Things are never that black and white in the world of email marketing. Open rates may be not as accurate as they used to be, but they’re still a valuable metric that you can rely on to improve some aspects of your business. Tune in to learn how to analyze and use your open rates effectively.
[00:00] In this episode, Igor shares how he analyzes his open rates, and how to use them to adjust and improve your conversion rates.
[00:44] Do you like Igor’s AI-generated voice?
- Leave your feedback at igor.top/voice.
[01:53] Current status of open rates:
- Open rate today is a lot trickier to track than it used to be. There are a lot of fake openings, especially if you’ve got lots of Apple devices.
[02:05] Are open rates useless?
- I’ve never really based my business on open rates, but I’ve also never discarded them completely because it still tells me whether a subject line is good.
- It still tells me whether a list is of good quality, and it still tells me whether there’s any kind of interest in that particular angle.

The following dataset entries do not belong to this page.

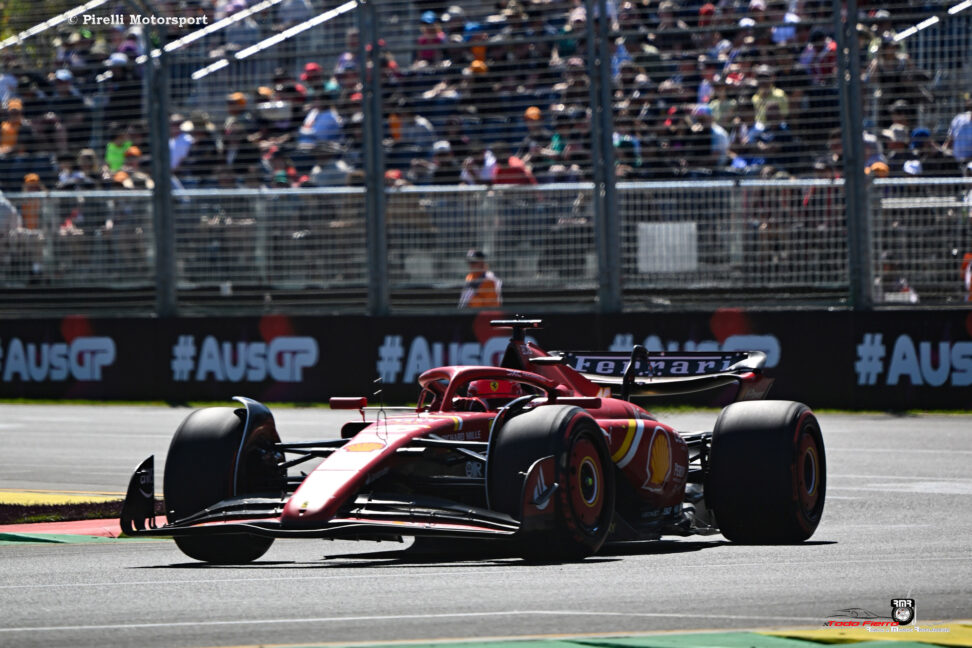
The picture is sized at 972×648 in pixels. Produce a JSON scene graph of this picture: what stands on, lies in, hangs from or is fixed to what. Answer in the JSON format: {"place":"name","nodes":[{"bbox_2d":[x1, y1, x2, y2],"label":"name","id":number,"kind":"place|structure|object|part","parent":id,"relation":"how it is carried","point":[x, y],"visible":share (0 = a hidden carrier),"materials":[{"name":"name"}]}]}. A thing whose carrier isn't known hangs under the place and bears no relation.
{"place":"outdoors","nodes":[
{"label":"outdoors","id":0,"kind":"place"},
{"bbox_2d":[0,404,971,647],"label":"race track","id":1,"kind":"structure","parent":0,"point":[139,554],"materials":[{"name":"grey asphalt"}]},
{"bbox_2d":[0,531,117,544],"label":"curb","id":2,"kind":"structure","parent":1,"relation":"on","point":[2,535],"materials":[{"name":"green paint"}]},
{"bbox_2d":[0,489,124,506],"label":"curb","id":3,"kind":"structure","parent":1,"relation":"on","point":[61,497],"materials":[{"name":"yellow paint"}]},
{"bbox_2d":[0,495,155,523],"label":"grass strip","id":4,"kind":"object","parent":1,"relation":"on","point":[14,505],"visible":0.46,"materials":[{"name":"green plant"}]},
{"bbox_2d":[115,316,824,564],"label":"race car","id":5,"kind":"object","parent":1,"relation":"on","point":[704,439],"visible":0.89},
{"label":"tire","id":6,"kind":"part","parent":5,"relation":"part of","materials":[{"name":"black rubber"}]},
{"label":"mirror","id":7,"kind":"part","parent":5,"relation":"part of","materials":[{"name":"red mirror"}]},
{"bbox_2d":[462,378,523,411],"label":"driver","id":8,"kind":"object","parent":5,"relation":"in","point":[493,386],"visible":0.25},
{"label":"tire","id":9,"kind":"part","parent":5,"relation":"part of","materials":[{"name":"black rubber"}]},
{"label":"wheel","id":10,"kind":"part","parent":5,"relation":"part of","materials":[{"name":"black rubber"}]},
{"label":"tire","id":11,"kind":"part","parent":5,"relation":"part of","materials":[{"name":"black rubber"}]},
{"bbox_2d":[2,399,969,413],"label":"grass strip","id":12,"kind":"object","parent":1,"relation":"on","point":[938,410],"visible":0.35,"materials":[{"name":"green plant"}]},
{"bbox_2d":[0,309,971,411],"label":"barrier wall","id":13,"kind":"structure","parent":0,"point":[42,333],"materials":[{"name":"black"}]},
{"bbox_2d":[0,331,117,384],"label":"advertising banner","id":14,"kind":"object","parent":13,"relation":"attached to","point":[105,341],"visible":0.99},
{"bbox_2d":[143,12,176,320],"label":"fence post","id":15,"kind":"object","parent":13,"relation":"attached to","point":[155,174],"visible":0.89,"materials":[{"name":"grey metal"}]},
{"bbox_2d":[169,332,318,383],"label":"advertising banner","id":16,"kind":"object","parent":13,"relation":"attached to","point":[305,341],"visible":0.99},
{"bbox_2d":[359,0,389,318],"label":"fence post","id":17,"kind":"object","parent":13,"relation":"attached to","point":[371,276],"visible":0.93,"materials":[{"name":"grey metal"}]},
{"bbox_2d":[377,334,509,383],"label":"advertising banner","id":18,"kind":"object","parent":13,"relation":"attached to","point":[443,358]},
{"bbox_2d":[0,176,970,312],"label":"wire fence","id":19,"kind":"object","parent":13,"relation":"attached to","point":[645,223],"visible":0.78,"materials":[{"name":"metal"}]},
{"bbox_2d":[637,221,697,272],"label":"white sign","id":20,"kind":"object","parent":19,"relation":"attached to","point":[670,229],"visible":0.64,"materials":[{"name":"white"}]},
{"bbox_2d":[587,0,619,316],"label":"fence post","id":21,"kind":"object","parent":13,"relation":"attached to","point":[598,244],"visible":0.96,"materials":[{"name":"grey metal"}]},
{"bbox_2d":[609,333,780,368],"label":"advertising banner","id":22,"kind":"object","parent":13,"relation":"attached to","point":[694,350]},
{"bbox_2d":[834,0,871,312],"label":"fence post","id":23,"kind":"object","parent":13,"relation":"attached to","point":[851,252],"visible":0.93,"materials":[{"name":"grey metal"}]},
{"bbox_2d":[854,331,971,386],"label":"advertising banner","id":24,"kind":"object","parent":13,"relation":"attached to","point":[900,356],"visible":0.98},
{"bbox_2d":[227,625,970,647],"label":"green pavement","id":25,"kind":"structure","parent":0,"point":[967,635],"materials":[{"name":"green paint"}]},
{"bbox_2d":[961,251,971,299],"label":"person","id":26,"kind":"object","parent":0,"point":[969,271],"visible":0.55},
{"label":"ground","id":27,"kind":"structure","parent":0},
{"bbox_2d":[459,250,502,308],"label":"person","id":28,"kind":"object","parent":27,"relation":"on","point":[491,284],"visible":0.46},
{"bbox_2d":[0,0,971,304],"label":"grandstand","id":29,"kind":"object","parent":27,"relation":"on","point":[38,4],"visible":0.54},
{"bbox_2d":[0,70,18,108],"label":"person","id":30,"kind":"object","parent":29,"relation":"on","point":[4,85],"visible":0.62},
{"bbox_2d":[0,190,20,235],"label":"person","id":31,"kind":"object","parent":29,"relation":"on","point":[14,216],"visible":0.65},
{"bbox_2d":[0,99,22,153],"label":"person","id":32,"kind":"object","parent":29,"relation":"on","point":[4,136],"visible":0.61},
{"bbox_2d":[20,173,43,229],"label":"person","id":33,"kind":"object","parent":29,"relation":"on","point":[35,180],"visible":0.49},
{"bbox_2d":[0,0,106,48],"label":"handrail","id":34,"kind":"object","parent":29,"relation":"attached to","point":[42,29],"visible":0.74,"materials":[{"name":"metal"}]},
{"bbox_2d":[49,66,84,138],"label":"person","id":35,"kind":"object","parent":29,"relation":"on","point":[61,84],"visible":0.71},
{"bbox_2d":[57,153,90,188],"label":"person","id":36,"kind":"object","parent":29,"relation":"on","point":[77,174],"visible":0.49},
{"bbox_2d":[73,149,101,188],"label":"person","id":37,"kind":"object","parent":29,"relation":"on","point":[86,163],"visible":0.4},
{"bbox_2d":[103,128,135,172],"label":"person","id":38,"kind":"object","parent":29,"relation":"on","point":[111,153],"visible":0.53},
{"bbox_2d":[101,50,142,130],"label":"person","id":39,"kind":"object","parent":29,"relation":"on","point":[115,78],"visible":0.75},
{"bbox_2d":[114,145,150,188],"label":"person","id":40,"kind":"object","parent":29,"relation":"on","point":[136,153],"visible":0.53},
{"bbox_2d":[168,118,193,173],"label":"person","id":41,"kind":"object","parent":29,"relation":"on","point":[181,144],"visible":0.63},
{"bbox_2d":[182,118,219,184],"label":"person","id":42,"kind":"object","parent":29,"relation":"on","point":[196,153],"visible":0.65},
{"bbox_2d":[144,0,279,61],"label":"handrail","id":43,"kind":"object","parent":29,"relation":"attached to","point":[242,16],"visible":0.78,"materials":[{"name":"metal"}]},
{"bbox_2d":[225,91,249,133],"label":"person","id":44,"kind":"object","parent":29,"relation":"on","point":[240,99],"visible":0.63},
{"bbox_2d":[188,0,359,80],"label":"handrail","id":45,"kind":"object","parent":29,"relation":"attached to","point":[297,27],"visible":0.73,"materials":[{"name":"metal"}]},
{"bbox_2d":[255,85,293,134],"label":"person","id":46,"kind":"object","parent":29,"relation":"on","point":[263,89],"visible":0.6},
{"bbox_2d":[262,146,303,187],"label":"person","id":47,"kind":"object","parent":29,"relation":"on","point":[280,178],"visible":0.63},
{"bbox_2d":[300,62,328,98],"label":"person","id":48,"kind":"object","parent":29,"relation":"on","point":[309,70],"visible":0.59},
{"bbox_2d":[299,92,343,147],"label":"person","id":49,"kind":"object","parent":29,"relation":"on","point":[318,131],"visible":0.7},
{"bbox_2d":[311,155,353,187],"label":"person","id":50,"kind":"object","parent":29,"relation":"on","point":[328,176],"visible":0.55},
{"bbox_2d":[389,107,436,162],"label":"person","id":51,"kind":"object","parent":29,"relation":"on","point":[423,123],"visible":0.74},
{"bbox_2d":[416,10,445,62],"label":"person","id":52,"kind":"object","parent":29,"relation":"on","point":[428,19],"visible":0.68},
{"bbox_2d":[428,139,458,186],"label":"person","id":53,"kind":"object","parent":29,"relation":"on","point":[442,150],"visible":0.54},
{"bbox_2d":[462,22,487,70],"label":"person","id":54,"kind":"object","parent":29,"relation":"on","point":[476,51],"visible":0.49},
{"bbox_2d":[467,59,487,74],"label":"person","id":55,"kind":"object","parent":29,"relation":"on","point":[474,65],"visible":0.42},
{"bbox_2d":[461,148,495,185],"label":"person","id":56,"kind":"object","parent":29,"relation":"on","point":[470,161],"visible":0.52},
{"bbox_2d":[490,145,536,185],"label":"person","id":57,"kind":"object","parent":29,"relation":"on","point":[520,170],"visible":0.51},
{"bbox_2d":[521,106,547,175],"label":"person","id":58,"kind":"object","parent":29,"relation":"on","point":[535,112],"visible":0.52},
{"bbox_2d":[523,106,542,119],"label":"orange cap","id":59,"kind":"object","parent":58,"relation":"on","point":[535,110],"visible":0.51,"materials":[{"name":"orange"}]},
{"bbox_2d":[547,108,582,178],"label":"person","id":60,"kind":"object","parent":29,"relation":"on","point":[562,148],"visible":0.75},
{"bbox_2d":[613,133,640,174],"label":"person","id":61,"kind":"object","parent":29,"relation":"on","point":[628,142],"visible":0.7},
{"bbox_2d":[690,104,729,169],"label":"person","id":62,"kind":"object","parent":29,"relation":"on","point":[716,144],"visible":0.62},
{"bbox_2d":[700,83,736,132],"label":"person","id":63,"kind":"object","parent":29,"relation":"on","point":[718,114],"visible":0.72},
{"bbox_2d":[740,104,790,173],"label":"person","id":64,"kind":"object","parent":29,"relation":"on","point":[775,116],"visible":0.66},
{"bbox_2d":[752,68,789,126],"label":"person","id":65,"kind":"object","parent":29,"relation":"on","point":[777,93],"visible":0.64},
{"bbox_2d":[771,8,800,43],"label":"person","id":66,"kind":"object","parent":29,"relation":"on","point":[788,17],"visible":0.62},
{"bbox_2d":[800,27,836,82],"label":"person","id":67,"kind":"object","parent":29,"relation":"on","point":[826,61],"visible":0.69},
{"bbox_2d":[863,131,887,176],"label":"person","id":68,"kind":"object","parent":29,"relation":"on","point":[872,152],"visible":0.42},
{"bbox_2d":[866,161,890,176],"label":"person","id":69,"kind":"object","parent":29,"relation":"on","point":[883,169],"visible":0.39},
{"bbox_2d":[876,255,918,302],"label":"person","id":70,"kind":"object","parent":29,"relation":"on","point":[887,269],"visible":0.63},
{"bbox_2d":[880,125,915,176],"label":"person","id":71,"kind":"object","parent":29,"relation":"on","point":[894,150],"visible":0.45},
{"bbox_2d":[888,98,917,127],"label":"person","id":72,"kind":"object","parent":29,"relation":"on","point":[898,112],"visible":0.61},
{"bbox_2d":[904,127,946,177],"label":"person","id":73,"kind":"object","parent":29,"relation":"on","point":[919,133],"visible":0.56},
{"bbox_2d":[894,0,971,39],"label":"handrail","id":74,"kind":"object","parent":29,"relation":"attached to","point":[963,6],"visible":0.7,"materials":[{"name":"metal"}]},
{"bbox_2d":[945,101,971,164],"label":"person","id":75,"kind":"object","parent":29,"relation":"on","point":[957,144],"visible":0.75}
]}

- I will also look at the open rate for the sake of maybe trying to understand whether mailing at a certain time of day is more effective than at another time of day.
[04:37] Reasons why a campaign doesn’t work:
- Particular angle for that particular webinar or that particular audience didn’t seem like people wanted to attend the webinar.
- Maybe the interest wasn’t there, but the ones who did attend converted, which means we do have good webinar content, but maybe we should work from a different angle.
[04:50] Change your mindset:
- You have to be very agile in your thinking.
- You can’t just say this matters or this doesn’t matter.
- Opens matter, clicks matter, sales matter, opens don’t matter.
- If I’m mailing out a subject line and I’m getting a crappy open rate, it tells me something. It gives me something.
- It’s an information piece I can then use to make a decision whether it’s a creative decision or a technical decision.